— В прошлое ваше посещение, — сказал он, заботливо усаживая гостя в кресло, — я, наверное, замучил вас расспросами… Не возражайте! Я знаю себя, я очень дотошный. Зато сегодня вам придется только слушать. Кроме того, дам прочесть кое-что. До прихода Донченко успеете это сделать. Но позвольте еще вопрос: знаете ли вы, что такое легенда?
Курсант удивился. А что тут знать или не знать? Впрочем, из осторожности он промолчал, понимая, что в вопросе подвох.
Грибов снял с полки энциклопедический словарь и перелистал его.
— «Легенда» — латинское слово, — прочел он вслух. — В первоначальном своем смысле означало нечто достойное прочтения». — Через плечо он строго посмотрел на курсанта: — Достойное прочтения! А как считаете: достойна ли прочтения легенда о Летучем Голландце, или байка, как вы ее неуважительно назвали?
— Я не знаю, — пробормотал Ластиков тоном ученика, не выучившего урока.
— Разумеется, вы не знаете и не можете знать. — Профессор неожиданно смягчился. — Вы моряк новой, советской формации. Но многие поколения моряков — и мое в том числе — находились под мрачным обаянием этой легенды. Несколько писателей обработали ее — каждый по-своему. Гейне, например, представил Летучего Голландца в романтических и привлекательных тонах. Гейневский вариант лег затем в основу оперы Вагнера. Слышали ее?
— Нет, — признался курсант.
— Совсем по-другому излагал легенду старик Олафсон. В тысяча девятьсот тринадцатом году он проводил норвежскими шхерами посыльное судно «Муром», на котором я служил штурманом. Тогда не было еще Беломорско-Балтийского канала. Из Ленинграда в Архангельск добирались, огибая всю Скандинавию. Я бы сказал, что Олафсон излагал события со своей профессиональной, лоцманской точки зрения, хоть и очень эмоционально. Уж он-то, в отличие от Гейне, не давал спуску этому Голландцу, потому что тот испокон веку был заклятым врагом моряков. Вернувшись из плавания, я записал олафсоновский вариант. Признаюсь, подумывал о публикации — у нас почти не занимаются матросским фольклором, — но тут началась первая мировая война, потом революция. Не до фольклора было. Да и робел отчасти, как всякий начинающий литератор. Только перед этой войной решился послать свое маранье в один журнал. А ответили недавно: «Рукопись, мол, интереса не представляет, сюжет слишком архаичен». Так ли это? Многое, по-моему, покажется вам злободневным.

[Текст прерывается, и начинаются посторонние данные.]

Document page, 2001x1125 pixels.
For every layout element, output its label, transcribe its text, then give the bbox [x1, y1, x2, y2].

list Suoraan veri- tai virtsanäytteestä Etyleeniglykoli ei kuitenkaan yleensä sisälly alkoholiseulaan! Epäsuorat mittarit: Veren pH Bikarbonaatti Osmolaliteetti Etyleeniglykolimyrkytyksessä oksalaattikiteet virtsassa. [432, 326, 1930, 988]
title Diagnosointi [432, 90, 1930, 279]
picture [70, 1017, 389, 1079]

Профессор нагнулся над ящиком письменного стола. А Ластиков, пользуясь случаем, огляделся по сторонам.
В первое свое посещение он не смог рассмотреть кабинет как следует — слишком волновался. Сейчас испытывал чувства благоговения и восторга. Он — в кабинете Грибова! Не многие курсанты удостаивались такой чести! Все чрезвычайно нравилось ему здесь, даже запах кожи, исходивший от широких низких кресел, какие обычно стоят в кают-компании. Пахло, кроме того, книгами и крепким трубочным табаком.
Ластиков ожидал увидеть вокруг редкости, которые привозят с собой домой знаменитые путешественники. На стене полагалось бы висеть изогнутому малайскому или индонезийскому ножу, — кажется, его называют крис? А под часами должен был бы сидеть раскорякой толстый деревянный, загадочно улыбающийся идол откуда-то из Африки или Азии.
Так, по крайней мере, рассказывали о кабинете Грибова.
Но ничего подобного не было здесь. Прежде всего обращал на себя внимание стол. Он был очень большой, и на нем царил образцовый порядок. Все предметы были расставлены и разложены строго симметрично. Остро отточенные карандаши в полной готовности торчали из узкого стаканчика.
Тускло мерцал анероид, а на стене, против письменного стола, висела карта обоих полушарий.
Без карты и анероида Грибов, конечно, никак не смог бы обойтись!
От старшекурсников Ластиков знал, что, окончив корпус лет сорок назад, Грибов удивил преподавателей и однокашников, выйдя в Сибирский флотский экипаж. «У сибиряков, — пояснял он, — под боком Великий океан, неподалеку Индийский, а учиться плавать надо, говорят, на глубоких местах».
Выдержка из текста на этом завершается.